[[ The data, beginning ]]

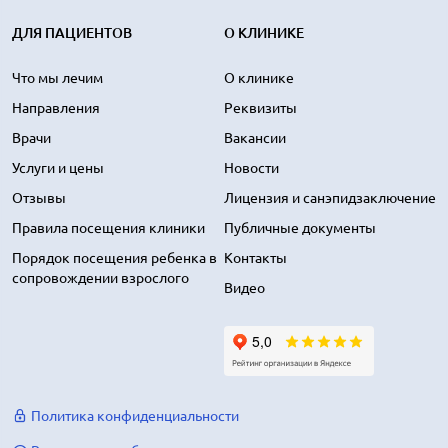
ДЛЯ ПАЦИЕНТОВ
О КЛИНИКЕ
Что мы лечим
О клинике
Направления
Реквизиты
Врачи
Вакансии
Услуги и цены
Новости
Отзывы
Лицензия и санэпидзаключение
Правила посещения клиники
Публичные документы
Порядок посещения ребенка в
Контакты
сопровождении взрослого
Видео
Политика конфиденциальности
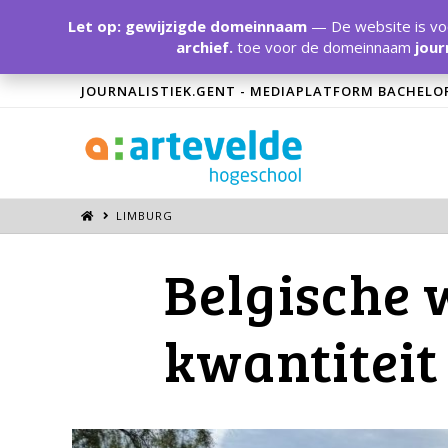
Let op: gewijzigde domeinnaam
— De website is voo
archief.
toe voor de domeinnaam
jour
JOURNALISTIEK.GENT - MEDIAPLATFORM BACHELO
LIMBURG
Belgische 
kwantiteit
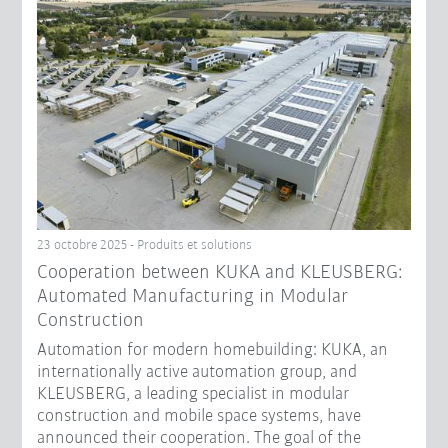
23 octobre 2025 - Produits et solutions
Cooperation between KUKA and KLEUSBERG:
Automated Manufacturing in Modular
Construction
Automation for modern homebuilding: KUKA, an
internationally active automation group, and
KLEUSBERG, a leading specialist in modular
construction and mobile space systems, have
announced their cooperation. The goal of the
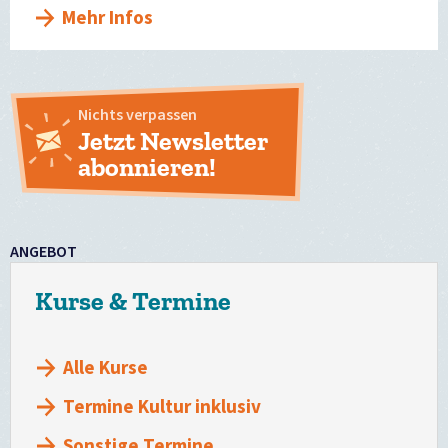
Mehr Infos
Nichts verpassen
Jetzt Newsletter
abonnieren!
ANGEBOT
Kurse & Termine
Alle Kurse
Termine Kultur inklusiv
Sonstige Termine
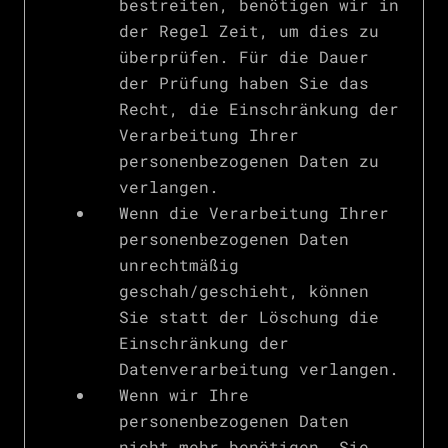
bestreiten, benötigen wir in
der Regel Zeit, um dies zu
überprüfen. Für die Dauer
der Prüfung haben Sie das
Recht, die Einschränkung der
Verarbeitung Ihrer
personenbezogenen Daten zu
verlangen.
Wenn die Verarbeitung Ihrer
personenbezogenen Daten
unrechtmäßig
geschah/geschieht, können
Sie statt der Löschung die
Einschränkung der
Datenverarbeitung verlangen.
Wenn wir Ihre
personenbezogenen Daten
nicht mehr benötigen, Sie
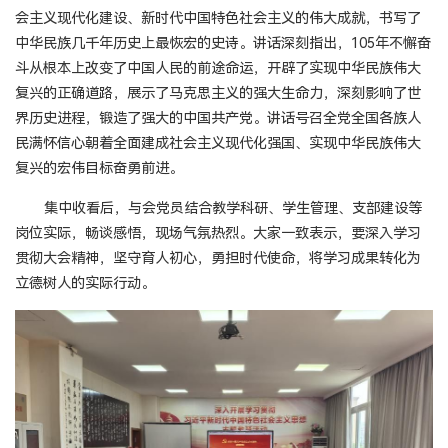
会主义现代化建设、新时代中国特色社会主义的伟大成就，书写了
中华民族几千年历史上最恢宏的史诗。讲话深刻指出，105年不懈奋
斗从根本上改变了中国人民的前途命运，开辟了实现中华民族伟大
复兴的正确道路，展示了马克思主义的强大生命力，深刻影响了世
界历史进程，锻造了强大的中国共产党。讲话号召全党全国各族人
民满怀信心朝着全面建成社会主义现代化强国、实现中华民族伟大
复兴的宏伟目标奋勇前进。
集中收看后，与会党员结合教学科研、学生管理、支部建设等
岗位实际，畅谈感悟，现场气氛热烈。大家一致表示，要深入学习
贯彻大会精神，坚守育人初心，勇担时代使命，将学习成果转化为
立德树人的实际行动。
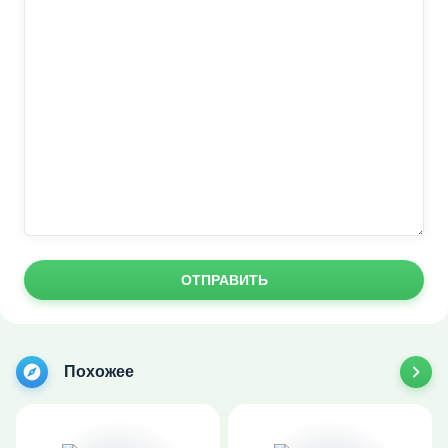
ОТПРАВИТЬ
Похожее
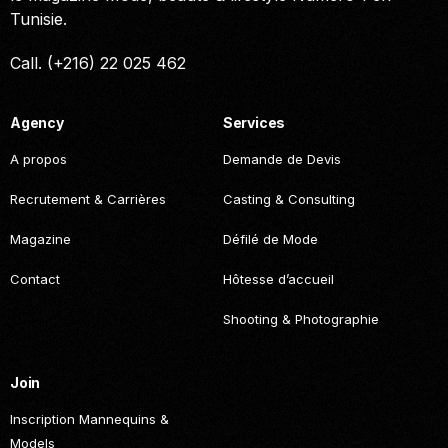
Tunisie.
Call. (+216) 22 025 462
Agency
Services
A propos
Demande de Devis
Recrutement & Carrières
Casting & Consulting
Magazine
Défilé de Mode
Contact
Hôtesse d’accueil
Shooting & Photographie
Join
Inscription Mannequins &
Models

[[ The data, end ]]

Goal of the exercise: Only the final stretch of the entries above is needed: print exactly the lines from the line containing "Recrutement & Carrières" through the last one.

Task solution:
Recrutement & Carrières
Casting & Consulting
Magazine
Défilé de Mode
Contact
Hôtesse d’accueil
Shooting & Photographie
Join
Inscription Mannequins &
Models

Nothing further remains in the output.